___ Source extract

Storing the tests next to the algorithms makes things a lot nicer.
Pulling Alttext
I decided that I could do something very similar for alttext.
I defined a dummy command that like juliatest
does nothing when compiling the book, but lets us put the alttext content into it:
\newcommand{\alttext}[1]{}
We can then use it in the source code to define the alttext alongside the figure:
\caption{
A one-dimensional optimization problem.
Note that the minimum is merely the best in the feasible set---lower points may exist outside the feasible region.
\label{fig:one-d-opt-prob}
\alttext{A line chart with a single undulating curve and an interval
containing a local minimum identified as the feasible set.}
}
I then wrote a script that runs through our source files and finds all figure
and marginfigure
blocks, and searches for such a command. If it finds it — great, we can pull out the alttext content and export it to that spreadsheet we need. If not, we can print out a warning that that figure (whose \label
ID we also extract), is missing alttext. A nice, simple scripted solution.
Expand this to view the full script.
using Printf
mutable struct FigureEntry
file_index::Int # Index into chapter files
line_index_lo::Int # Index into the chapter's lines at which the \begin resides
line_index_hi::Int # Index into the chapter's lines at which the \end resides
label::String # Figure label, as defined by \label command (or empty)
# Figures may not have labels if they are in solutions or examples.
alttext::String # Alt text, as given by an \alttext command (or empty)
# Every figure is expected to have alttext for the final deliverable.
end
function is_start_of_block(str, block)
return startswith(str, "\\begin{$block}")
end
function is_end_of_block(str, block)
return startswith(str, "\\end{$block}")
end
function get_files(; chapter_regex::Regex = r"include\{chapter")
retval = String[]
for line in readlines("optimization-chapter.tex")
if occursin(chapter_regex, line)
m = match(r"chapter/\S*(?=\})", line)
@assert isa(m, RegexMatch)
push!(retval, m.match*".tex")
end
end
return retval
end
function find_matching_paren(str::String, starting_index::Int=something(findfirst(isequal('('), str), 0))
@assert str[starting_index] == '('
nopen = 1
i = starting_index
n = lastindex(str)
while nopen > 0 && i < n
i = nextind(str,i)
nopen += str[i] == '('
nopen -= str[i] == ')'
end
return nopen == 0 ? i : -1
end
"""
Find the text for a label, such as "fig:gradient_descent_rosenbrock" from
\\label{fig:gradient_descent_rosenbrock}
There should only ever be one \\label entry. In the event that there are multiple,
this methods returns the first one.

______

# [Exercises]
**A.** Name every field declared in the FigureEntry struct in the alttext excerpt.
**B.** Summarize the alttext excerpt in two sentences.

___ Records

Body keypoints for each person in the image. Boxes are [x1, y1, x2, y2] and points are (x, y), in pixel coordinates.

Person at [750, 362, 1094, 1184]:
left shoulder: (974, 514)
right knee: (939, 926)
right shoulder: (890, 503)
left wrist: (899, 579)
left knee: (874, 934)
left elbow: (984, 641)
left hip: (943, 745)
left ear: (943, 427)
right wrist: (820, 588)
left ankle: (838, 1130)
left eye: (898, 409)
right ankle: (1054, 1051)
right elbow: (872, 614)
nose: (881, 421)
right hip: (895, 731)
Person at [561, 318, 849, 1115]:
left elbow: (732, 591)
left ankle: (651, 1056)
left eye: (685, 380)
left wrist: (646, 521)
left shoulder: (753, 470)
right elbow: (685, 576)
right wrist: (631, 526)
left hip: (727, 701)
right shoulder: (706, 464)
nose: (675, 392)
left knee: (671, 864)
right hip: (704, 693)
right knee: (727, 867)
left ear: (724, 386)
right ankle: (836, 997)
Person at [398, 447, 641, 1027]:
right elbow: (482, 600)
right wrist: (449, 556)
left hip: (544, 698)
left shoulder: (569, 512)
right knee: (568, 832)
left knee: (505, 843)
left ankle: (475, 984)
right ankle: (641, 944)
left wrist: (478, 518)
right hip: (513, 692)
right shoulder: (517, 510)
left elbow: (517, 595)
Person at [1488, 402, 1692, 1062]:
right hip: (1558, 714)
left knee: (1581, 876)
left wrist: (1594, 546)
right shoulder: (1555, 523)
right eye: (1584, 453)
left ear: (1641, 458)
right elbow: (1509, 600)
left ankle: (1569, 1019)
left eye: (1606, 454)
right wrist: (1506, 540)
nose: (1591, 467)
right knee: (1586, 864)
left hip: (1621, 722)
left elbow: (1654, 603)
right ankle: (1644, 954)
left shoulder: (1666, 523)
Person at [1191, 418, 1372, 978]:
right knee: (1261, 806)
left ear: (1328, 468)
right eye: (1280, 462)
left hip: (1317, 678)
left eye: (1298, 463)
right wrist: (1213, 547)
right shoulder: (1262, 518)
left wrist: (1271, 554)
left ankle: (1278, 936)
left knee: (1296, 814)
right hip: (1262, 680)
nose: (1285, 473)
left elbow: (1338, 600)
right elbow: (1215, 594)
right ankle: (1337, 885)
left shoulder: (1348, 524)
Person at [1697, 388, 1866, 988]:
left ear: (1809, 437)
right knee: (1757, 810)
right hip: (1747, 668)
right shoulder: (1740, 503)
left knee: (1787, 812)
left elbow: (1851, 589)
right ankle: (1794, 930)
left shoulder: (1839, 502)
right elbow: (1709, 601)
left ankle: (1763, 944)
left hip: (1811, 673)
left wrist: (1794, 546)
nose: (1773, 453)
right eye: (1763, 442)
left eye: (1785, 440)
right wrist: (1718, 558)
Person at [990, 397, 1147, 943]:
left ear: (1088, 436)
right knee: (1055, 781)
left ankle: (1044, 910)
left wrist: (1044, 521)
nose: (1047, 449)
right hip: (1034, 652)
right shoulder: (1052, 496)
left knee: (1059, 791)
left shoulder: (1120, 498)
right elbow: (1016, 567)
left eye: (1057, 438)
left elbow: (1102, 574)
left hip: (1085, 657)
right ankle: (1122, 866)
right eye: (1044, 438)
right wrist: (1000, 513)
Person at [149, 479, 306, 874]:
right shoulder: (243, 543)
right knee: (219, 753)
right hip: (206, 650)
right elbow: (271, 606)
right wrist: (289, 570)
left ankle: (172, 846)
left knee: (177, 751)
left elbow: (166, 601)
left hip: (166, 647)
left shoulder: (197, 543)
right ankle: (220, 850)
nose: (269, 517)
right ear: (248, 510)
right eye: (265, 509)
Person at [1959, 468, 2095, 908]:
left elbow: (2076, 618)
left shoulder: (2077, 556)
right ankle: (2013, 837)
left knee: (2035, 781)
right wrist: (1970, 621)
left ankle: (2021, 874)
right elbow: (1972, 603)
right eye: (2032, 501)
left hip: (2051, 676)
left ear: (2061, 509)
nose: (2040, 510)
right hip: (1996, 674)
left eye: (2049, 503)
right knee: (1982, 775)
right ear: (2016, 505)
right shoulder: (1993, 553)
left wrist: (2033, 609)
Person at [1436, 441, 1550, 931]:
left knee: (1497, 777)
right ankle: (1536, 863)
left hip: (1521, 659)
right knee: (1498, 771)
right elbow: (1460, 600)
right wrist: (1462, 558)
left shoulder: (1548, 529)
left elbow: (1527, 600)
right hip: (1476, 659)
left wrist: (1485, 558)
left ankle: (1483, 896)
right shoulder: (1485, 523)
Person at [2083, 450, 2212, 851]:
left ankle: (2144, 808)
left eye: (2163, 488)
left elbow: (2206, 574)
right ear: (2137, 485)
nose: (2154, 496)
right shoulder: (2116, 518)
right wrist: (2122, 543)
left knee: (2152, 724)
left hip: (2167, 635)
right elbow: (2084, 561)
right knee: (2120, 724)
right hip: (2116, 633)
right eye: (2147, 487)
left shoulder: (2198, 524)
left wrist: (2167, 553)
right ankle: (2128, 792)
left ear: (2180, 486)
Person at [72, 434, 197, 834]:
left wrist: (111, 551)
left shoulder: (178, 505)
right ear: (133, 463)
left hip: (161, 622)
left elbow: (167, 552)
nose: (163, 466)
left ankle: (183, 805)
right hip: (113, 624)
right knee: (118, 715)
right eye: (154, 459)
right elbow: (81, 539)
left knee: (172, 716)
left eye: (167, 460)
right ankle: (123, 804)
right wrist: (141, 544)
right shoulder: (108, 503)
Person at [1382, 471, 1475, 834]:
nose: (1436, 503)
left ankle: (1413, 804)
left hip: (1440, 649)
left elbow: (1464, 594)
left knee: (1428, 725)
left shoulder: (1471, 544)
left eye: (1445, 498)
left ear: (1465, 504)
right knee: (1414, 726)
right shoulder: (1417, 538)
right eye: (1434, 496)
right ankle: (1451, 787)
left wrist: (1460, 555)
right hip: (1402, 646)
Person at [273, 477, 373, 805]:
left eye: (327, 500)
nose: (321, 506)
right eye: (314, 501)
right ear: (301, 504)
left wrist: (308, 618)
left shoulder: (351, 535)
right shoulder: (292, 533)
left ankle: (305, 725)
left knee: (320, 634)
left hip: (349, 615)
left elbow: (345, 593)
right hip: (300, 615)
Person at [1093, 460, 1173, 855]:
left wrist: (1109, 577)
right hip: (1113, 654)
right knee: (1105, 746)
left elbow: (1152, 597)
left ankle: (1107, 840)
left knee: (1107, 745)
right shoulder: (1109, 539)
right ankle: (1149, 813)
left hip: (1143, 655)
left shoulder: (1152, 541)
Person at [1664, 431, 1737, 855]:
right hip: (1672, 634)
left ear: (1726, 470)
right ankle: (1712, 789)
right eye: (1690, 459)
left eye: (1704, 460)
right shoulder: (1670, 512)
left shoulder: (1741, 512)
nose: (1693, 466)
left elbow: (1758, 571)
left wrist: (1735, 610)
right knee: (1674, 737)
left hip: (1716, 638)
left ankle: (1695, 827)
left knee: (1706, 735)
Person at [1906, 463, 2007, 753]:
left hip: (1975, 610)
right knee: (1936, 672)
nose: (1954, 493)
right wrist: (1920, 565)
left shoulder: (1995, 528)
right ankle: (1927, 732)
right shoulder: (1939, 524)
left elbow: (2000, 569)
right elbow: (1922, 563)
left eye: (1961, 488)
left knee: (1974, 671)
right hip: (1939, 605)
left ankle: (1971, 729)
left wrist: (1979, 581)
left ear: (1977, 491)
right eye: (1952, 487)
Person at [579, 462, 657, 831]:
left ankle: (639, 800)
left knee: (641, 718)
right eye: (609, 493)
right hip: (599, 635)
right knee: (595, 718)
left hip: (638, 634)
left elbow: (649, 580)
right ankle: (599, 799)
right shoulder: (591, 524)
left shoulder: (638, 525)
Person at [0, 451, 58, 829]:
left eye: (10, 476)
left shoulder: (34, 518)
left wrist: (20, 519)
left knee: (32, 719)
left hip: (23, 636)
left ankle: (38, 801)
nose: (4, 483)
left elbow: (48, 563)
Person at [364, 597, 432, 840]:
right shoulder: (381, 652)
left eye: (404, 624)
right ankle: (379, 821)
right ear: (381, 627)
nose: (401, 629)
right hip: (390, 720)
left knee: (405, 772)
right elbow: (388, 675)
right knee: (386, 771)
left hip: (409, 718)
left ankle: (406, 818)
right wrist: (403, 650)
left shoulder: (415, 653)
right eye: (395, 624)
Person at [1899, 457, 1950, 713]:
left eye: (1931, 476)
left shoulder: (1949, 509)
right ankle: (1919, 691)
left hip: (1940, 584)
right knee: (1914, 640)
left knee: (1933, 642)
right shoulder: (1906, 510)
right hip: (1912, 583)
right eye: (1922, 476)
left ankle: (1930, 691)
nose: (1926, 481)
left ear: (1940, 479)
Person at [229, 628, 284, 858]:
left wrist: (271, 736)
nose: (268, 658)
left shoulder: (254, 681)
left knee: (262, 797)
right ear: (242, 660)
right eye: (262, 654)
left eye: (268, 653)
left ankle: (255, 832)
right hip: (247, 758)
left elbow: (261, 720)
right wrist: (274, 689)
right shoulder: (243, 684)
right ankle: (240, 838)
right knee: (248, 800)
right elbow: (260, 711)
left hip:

______

# [Task responses]
**A.** file_index, line_index_lo, line_index_hi, label, alttext

**B.** A dummy LaTeX command, \alttext, does nothing when the book is compiled but lets the alttext be written alongside each figure in the source code. A script runs through the source files to find figure and marginfigure blocks, exports any alttext it finds to a spreadsheet, and prints a warning with the figure's \label ID when alttext is missing.